По воле рока, который, кажется, преследует все, чему суждено погибнуть, старые правительства вместо того, чтобы принять симптомы мятежа за то, чем они в самом деле являются, а именно за предупреждения, замечают изъяны только у своих противников: в результате вместо того, чтобы бороться с продажностью собственных служителей, вместо того, чтобы, осознав причину опасности, перемениться самим, они полагают, что, отсрочив день битвы, обеспечили свою безопасность. И если бы еще они с толком использовали выигранное время!.. Но они заняты не искоренением поводов к мятежу, а высылкой мятежников; к чему же это приводит? Изгнанники, несмотря на самую бдительную полицию, неизменно находят способы сообщаться с родиной; более того, рано или поздно они либо тайно, либо вследствие какой-либо политической сделки вернутся на родину, изгнание же только укрепит их в прежних убеждениях и доктринах, противных порядку вещей, господствующему в их стране. Пусть даже правительство в своей мстительности дойдет до того, что станет умерщвлять изгнанников в чужих краях, не поможет и это: ведь у казненных останутся дети, которые, когда наконец получат разрешение возвратиться на родину своих отцов, довершат дело ненависти и разрушения (2, 325–326)[340]
.Во многих местах книги факты, сообщаемые Кюстином, противоречат его же собственной идее представить Испанию при Фердинанде VII страной идеальной и совершенно счастливой. Однако противоречий своих Кюстин, как уже было сказано, вовсе не стыдился; в публикуемом ниже письме из Севильи он даже утверждает, что адресат, Софи Гэ, должна считать наличие их в тексте свидетельством откровенности, а значит – комплиментом[341]
. А желание видеть скорее светлое, чем темное, чаще всего берет верх. Более того, порой Кюстин описывает с восхищением те черты испанской жизни, которые затем, в России, будут вызывать у него ужас и негодование. Например, отсутствие гласности и публичного обсуждения политической ситуации в Испании вызывает у Кюстина одобрение:В нашей стране восторжествовавшей гласности правда сделалась такой редкостью, что ложь, кажется, превратилась в одну из прерогатив свободы. Скажу честно, не знаю, меньше ли благоприятствует точному исследованию фактов молчание, царящее при правлениях абсолютных, нежели борьба масок, составляющая жизнь правлений конституционных (2, 339–340).

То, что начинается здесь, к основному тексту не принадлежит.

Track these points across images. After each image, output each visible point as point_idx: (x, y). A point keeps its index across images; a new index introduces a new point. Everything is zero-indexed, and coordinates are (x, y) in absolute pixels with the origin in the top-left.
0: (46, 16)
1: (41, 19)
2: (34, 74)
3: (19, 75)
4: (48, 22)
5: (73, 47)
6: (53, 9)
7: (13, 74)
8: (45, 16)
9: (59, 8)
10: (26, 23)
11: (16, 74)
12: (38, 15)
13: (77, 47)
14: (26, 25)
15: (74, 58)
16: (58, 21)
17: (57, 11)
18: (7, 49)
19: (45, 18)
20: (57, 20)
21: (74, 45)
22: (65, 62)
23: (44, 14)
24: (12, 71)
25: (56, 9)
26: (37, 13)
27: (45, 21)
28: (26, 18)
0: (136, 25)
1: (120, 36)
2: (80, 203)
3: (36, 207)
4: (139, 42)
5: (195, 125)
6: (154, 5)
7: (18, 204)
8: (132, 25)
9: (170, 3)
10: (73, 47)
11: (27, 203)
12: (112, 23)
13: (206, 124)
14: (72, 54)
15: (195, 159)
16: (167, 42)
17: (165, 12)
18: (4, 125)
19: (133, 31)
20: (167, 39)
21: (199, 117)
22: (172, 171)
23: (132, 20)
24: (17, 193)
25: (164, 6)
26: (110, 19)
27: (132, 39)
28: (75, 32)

Но то же самое всеобщее молчание в России Кюстин описывает с ужасом и отвращением:
Здесь действуют и дышат лишь с разрешения императора или по его приказу, поэтому все здесь мрачны и скованны; молчание правит жизнью и парализует ее. <…> все, кто родились в России или желают здесь жить, дают себе слово молчать обо всем, что видят; здесь никто ни о чем не говорит, и, однако же, все всё знают: должно быть, тайные беседы здесь бесконечно увлекательны, но кто их себе позволяет? Размышлять, исследовать – значит навлекать на себя подозрения [Кюстин 2020: 152, 177–178].